COS-7 cells were grown on 100-mm dishes to 70–80% confluence. Transfection was performed as in 12-well plates with proper adjustments to the surface area of the plate and the amounts of the reagents used. After 48 h in normal growth conditions, cells were washed with Ca²⁺/Mg²⁺-free Dulbecco's PBS (DPBS) and harvested with 3 ml DPBS containing 10 mM EDTA. The following procedures were performed at 4°C. Cells were spun down briefly (200 g, 5 min), resuspended in hypotonic lysis buffer and lysed by one cycle of freeze-thawing followed by 10 passages through a 27-gauge needle. Nuclei were removed by brief spinning and membranes were collected by spinning the supernatants at 15,000 g for 15 min. Membrane pellets were finally resuspended in lysis buffer. Detergent-compatible protein assay system (Bio-Rad) was employed to determine the protein contents in cell lysates or crude membrane preparations. Protein samples were separated by 10% SDS-PAGE. Separated proteins were transferred to nitrocellulose membrane by electroblotting. Antisera against specific proteins were applied and the detection was facilitated by ECL chemiluminescence reagents (GE Healthcare). Band intensities on the autoradiographs were analyzed and quantified using ImageJ 1.40 54.

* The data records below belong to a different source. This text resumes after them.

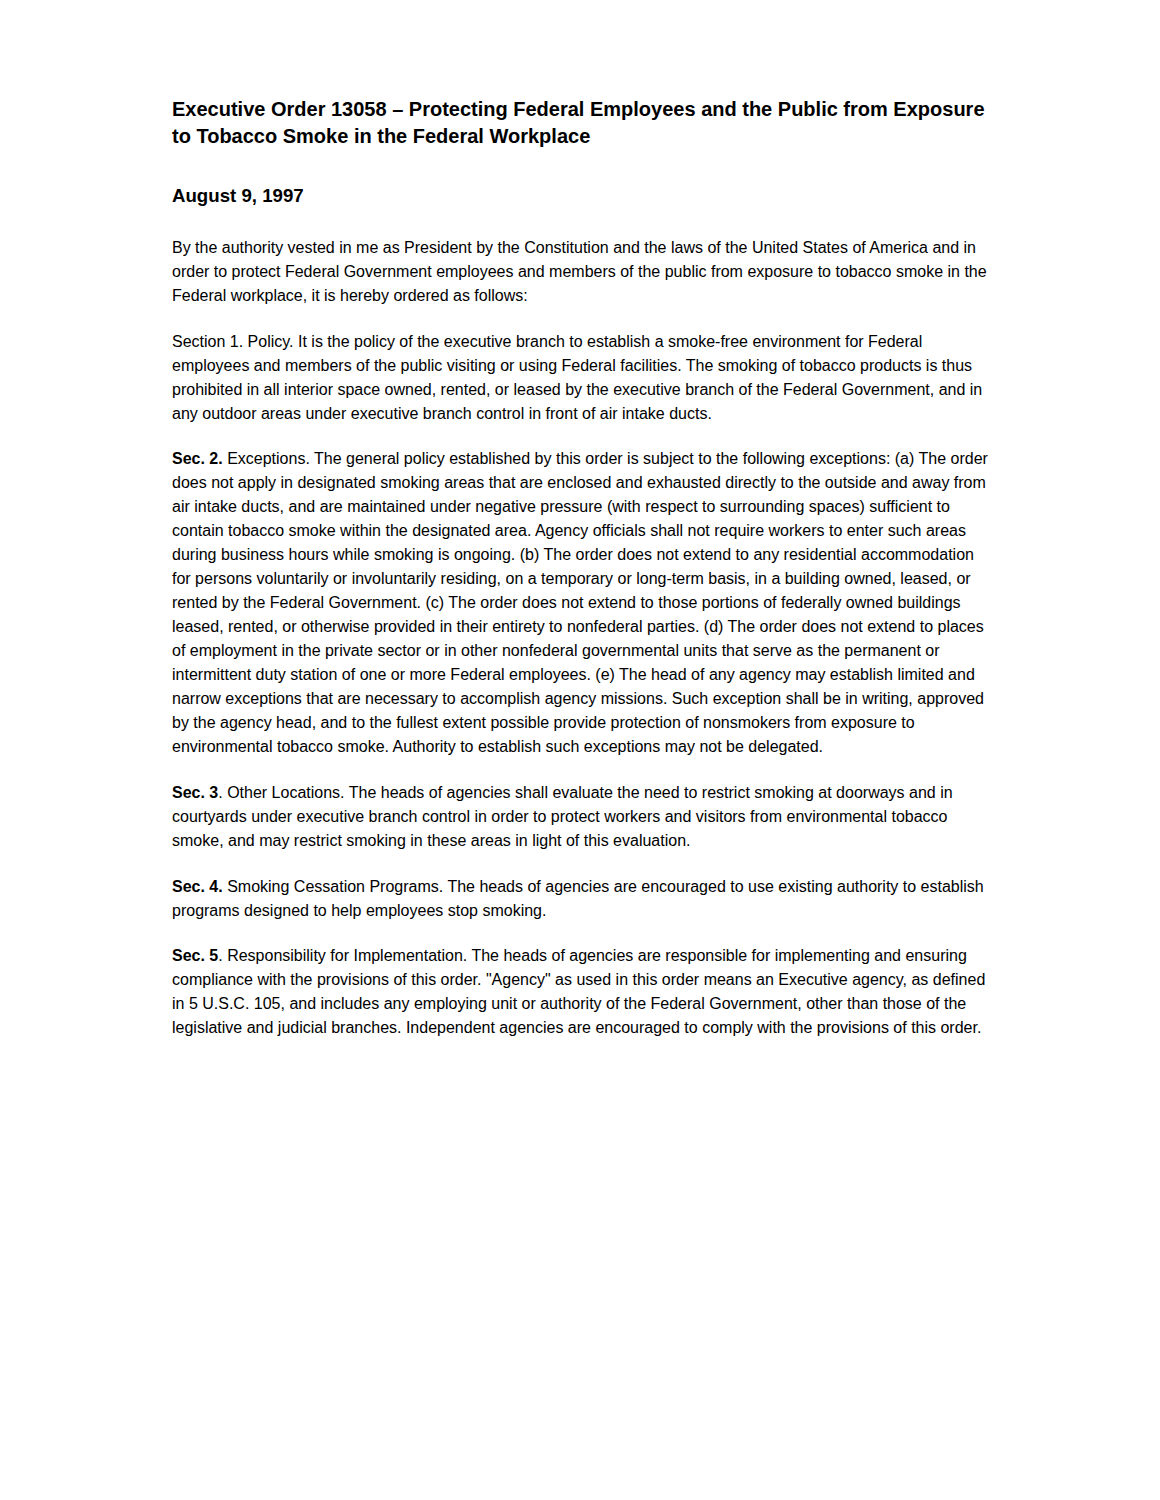Executive Order 13058 – Protecting Federal Employees and the Public from Exposure to Tobacco Smoke in the Federal Workplace
August 9, 1997
By the authority vested in me as President by the Constitution and the laws of the United States of America and in order to protect Federal Government employees and members of the public from exposure to tobacco smoke in the Federal workplace, it is hereby ordered as follows:
Section 1. Policy. It is the policy of the executive branch to establish a smoke-free environment for Federal employees and members of the public visiting or using Federal facilities. The smoking of tobacco products is thus prohibited in all interior space owned, rented, or leased by the executive branch of the Federal Government, and in any outdoor areas under executive branch control in front of air intake ducts.
Sec. 2. Exceptions. The general policy established by this order is subject to the following exceptions: (a) The order does not apply in designated smoking areas that are enclosed and exhausted directly to the outside and away from air intake ducts, and are maintained under negative pressure (with respect to surrounding spaces) sufficient to contain tobacco smoke within the designated area. Agency officials shall not require workers to enter such areas during business hours while smoking is ongoing. (b) The order does not extend to any residential accommodation for persons voluntarily or involuntarily residing, on a temporary or long-term basis, in a building owned, leased, or rented by the Federal Government. (c) The order does not extend to those portions of federally owned buildings leased, rented, or otherwise provided in their entirety to nonfederal parties. (d) The order does not extend to places of employment in the private sector or in other nonfederal governmental units that serve as the permanent or intermittent duty station of one or more Federal employees. (e) The head of any agency may establish limited and narrow exceptions that are necessary to accomplish agency missions. Such exception shall be in writing, approved by the agency head, and to the fullest extent possible provide protection of nonsmokers from exposure to environmental tobacco smoke. Authority to establish such exceptions may not be delegated.
Sec. 3. Other Locations. The heads of agencies shall evaluate the need to restrict smoking at doorways and in courtyards under executive branch control in order to protect workers and visitors from environmental tobacco smoke, and may restrict smoking in these areas in light of this evaluation.
Sec. 4. Smoking Cessation Programs. The heads of agencies are encouraged to use existing authority to establish programs designed to help employees stop smoking.
Sec. 5. Responsibility for Implementation. The heads of agencies are responsible for implementing and ensuring compliance with the provisions of this order. "Agency" as used in this order means an Executive agency, as defined in 5 U.S.C. 105, and includes any employing unit or authority of the Federal Government, other than those of the legislative and judicial branches. Independent agencies are encouraged to comply with the provisions of this order.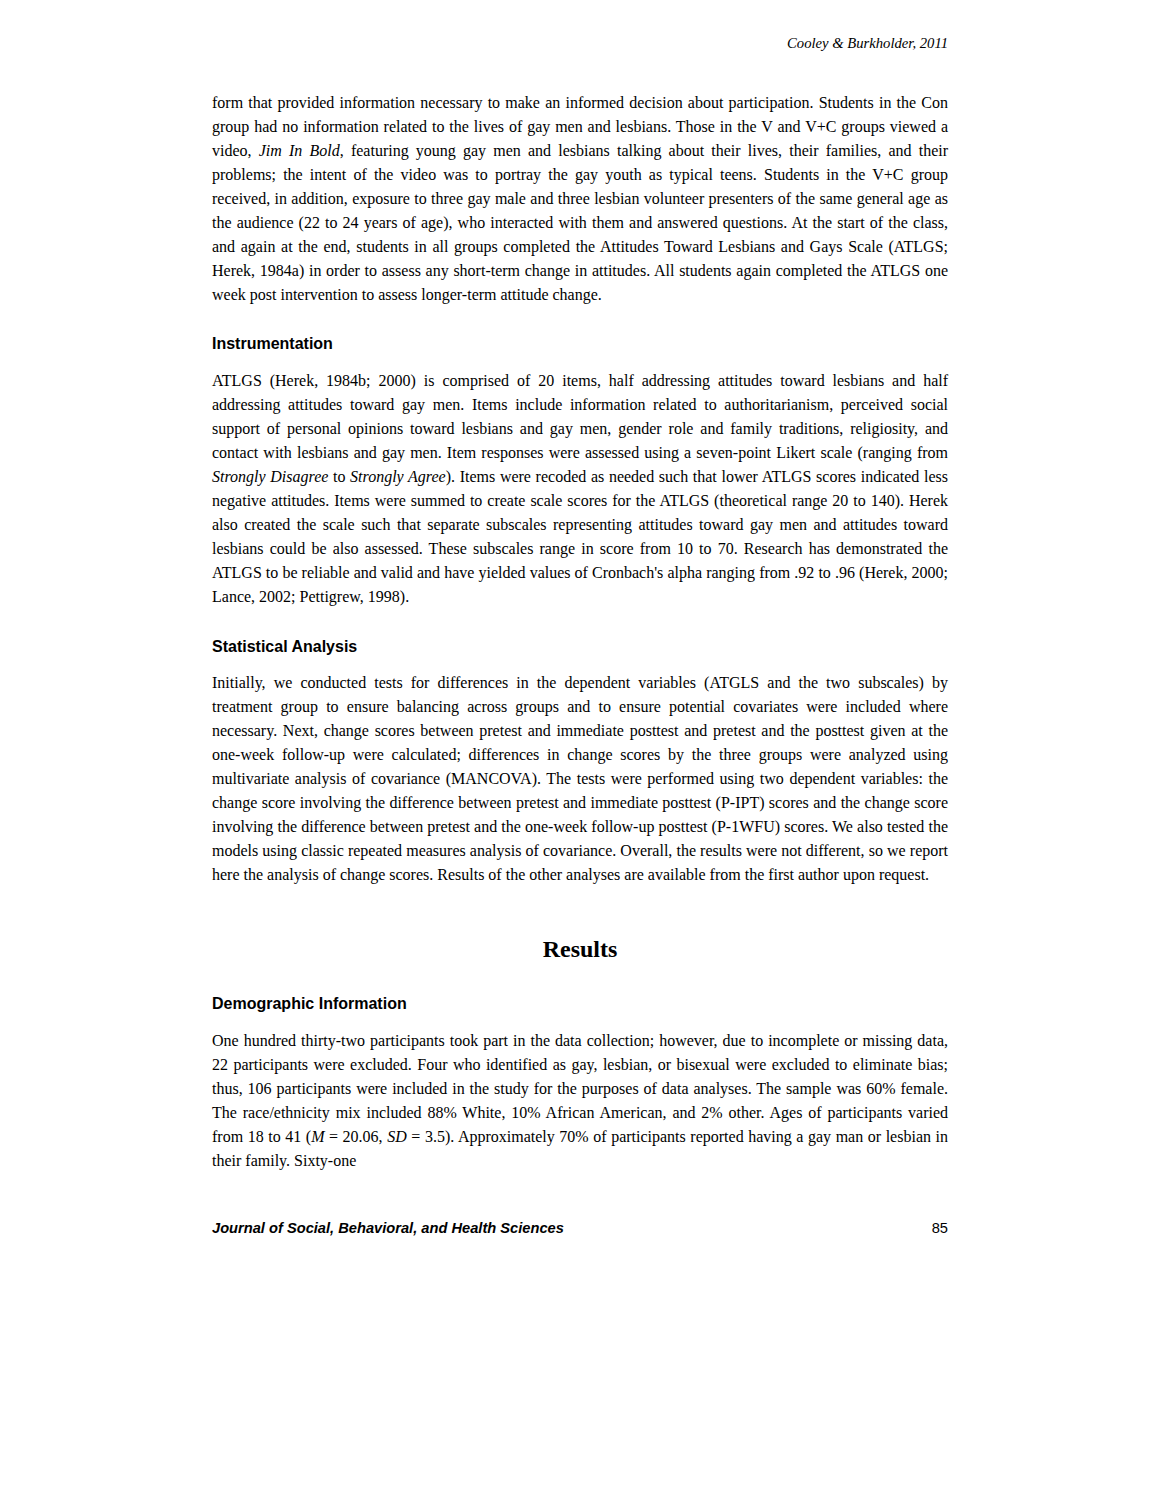Cooley & Burkholder, 2011
form that provided information necessary to make an informed decision about participation. Students in the Con group had no information related to the lives of gay men and lesbians. Those in the V and V+C groups viewed a video, Jim In Bold, featuring young gay men and lesbians talking about their lives, their families, and their problems; the intent of the video was to portray the gay youth as typical teens. Students in the V+C group received, in addition, exposure to three gay male and three lesbian volunteer presenters of the same general age as the audience (22 to 24 years of age), who interacted with them and answered questions. At the start of the class, and again at the end, students in all groups completed the Attitudes Toward Lesbians and Gays Scale (ATLGS; Herek, 1984a) in order to assess any short-term change in attitudes. All students again completed the ATLGS one week post intervention to assess longer-term attitude change.
Instrumentation
ATLGS (Herek, 1984b; 2000) is comprised of 20 items, half addressing attitudes toward lesbians and half addressing attitudes toward gay men. Items include information related to authoritarianism, perceived social support of personal opinions toward lesbians and gay men, gender role and family traditions, religiosity, and contact with lesbians and gay men. Item responses were assessed using a seven-point Likert scale (ranging from Strongly Disagree to Strongly Agree). Items were recoded as needed such that lower ATLGS scores indicated less negative attitudes. Items were summed to create scale scores for the ATLGS (theoretical range 20 to 140). Herek also created the scale such that separate subscales representing attitudes toward gay men and attitudes toward lesbians could be also assessed. These subscales range in score from 10 to 70. Research has demonstrated the ATLGS to be reliable and valid and have yielded values of Cronbach's alpha ranging from .92 to .96 (Herek, 2000; Lance, 2002; Pettigrew, 1998).
Statistical Analysis
Initially, we conducted tests for differences in the dependent variables (ATGLS and the two subscales) by treatment group to ensure balancing across groups and to ensure potential covariates were included where necessary. Next, change scores between pretest and immediate posttest and pretest and the posttest given at the one-week follow-up were calculated; differences in change scores by the three groups were analyzed using multivariate analysis of covariance (MANCOVA). The tests were performed using two dependent variables: the change score involving the difference between pretest and immediate posttest (P-IPT) scores and the change score involving the difference between pretest and the one-week follow-up posttest (P-1WFU) scores. We also tested the models using classic repeated measures analysis of covariance. Overall, the results were not different, so we report here the analysis of change scores. Results of the other analyses are available from the first author upon request.
Results
Demographic Information
One hundred thirty-two participants took part in the data collection; however, due to incomplete or missing data, 22 participants were excluded. Four who identified as gay, lesbian, or bisexual were excluded to eliminate bias; thus, 106 participants were included in the study for the purposes of data analyses. The sample was 60% female. The race/ethnicity mix included 88% White, 10% African American, and 2% other. Ages of participants varied from 18 to 41 (M = 20.06, SD = 3.5). Approximately 70% of participants reported having a gay man or lesbian in their family. Sixty-one
Journal of Social, Behavioral, and Health Sciences 85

Details of the assays were basically identical as described in our previous study 55. Briefly, COS-7 cell were transfected with the appropriate constructs and serum-starved overnight before assay. Cells were lysed by chilled detergent-containing lysis buffer with agitation on ice. 50 μl of each supernatant was used for the detection of JNK-HA expression after removing the cell debris by centrifugation, and the remaining was incubated for 1 h at 4°C with anti-HA antibody (2 μg/sample), followed by incubation with 30 μl of protein A-agarose at 4°C for 1 h. Immunoprecipitates were washed twice with lysis buffer and twice with kinase assay buffer, resuspended in kinase assay buffer with 5 μg of GST-c-Jun, and the kinase reactions were initiated by the addition of 10 μl of ATP buffer (50 μM ATP containing 2 μCi of [γ-³²P]-ATP per sample). After 30 min incubation at 30°C with occasional shaking, the reactions were terminated by adding sample buffer, and the samples were resolved by 12% SDS-PAGE. The gel was fixed for 30 min and the radioactivity incorporated to GST-c-Jun was detected and quantified by PhosphorImager (Molecular Dynamics 445 SI).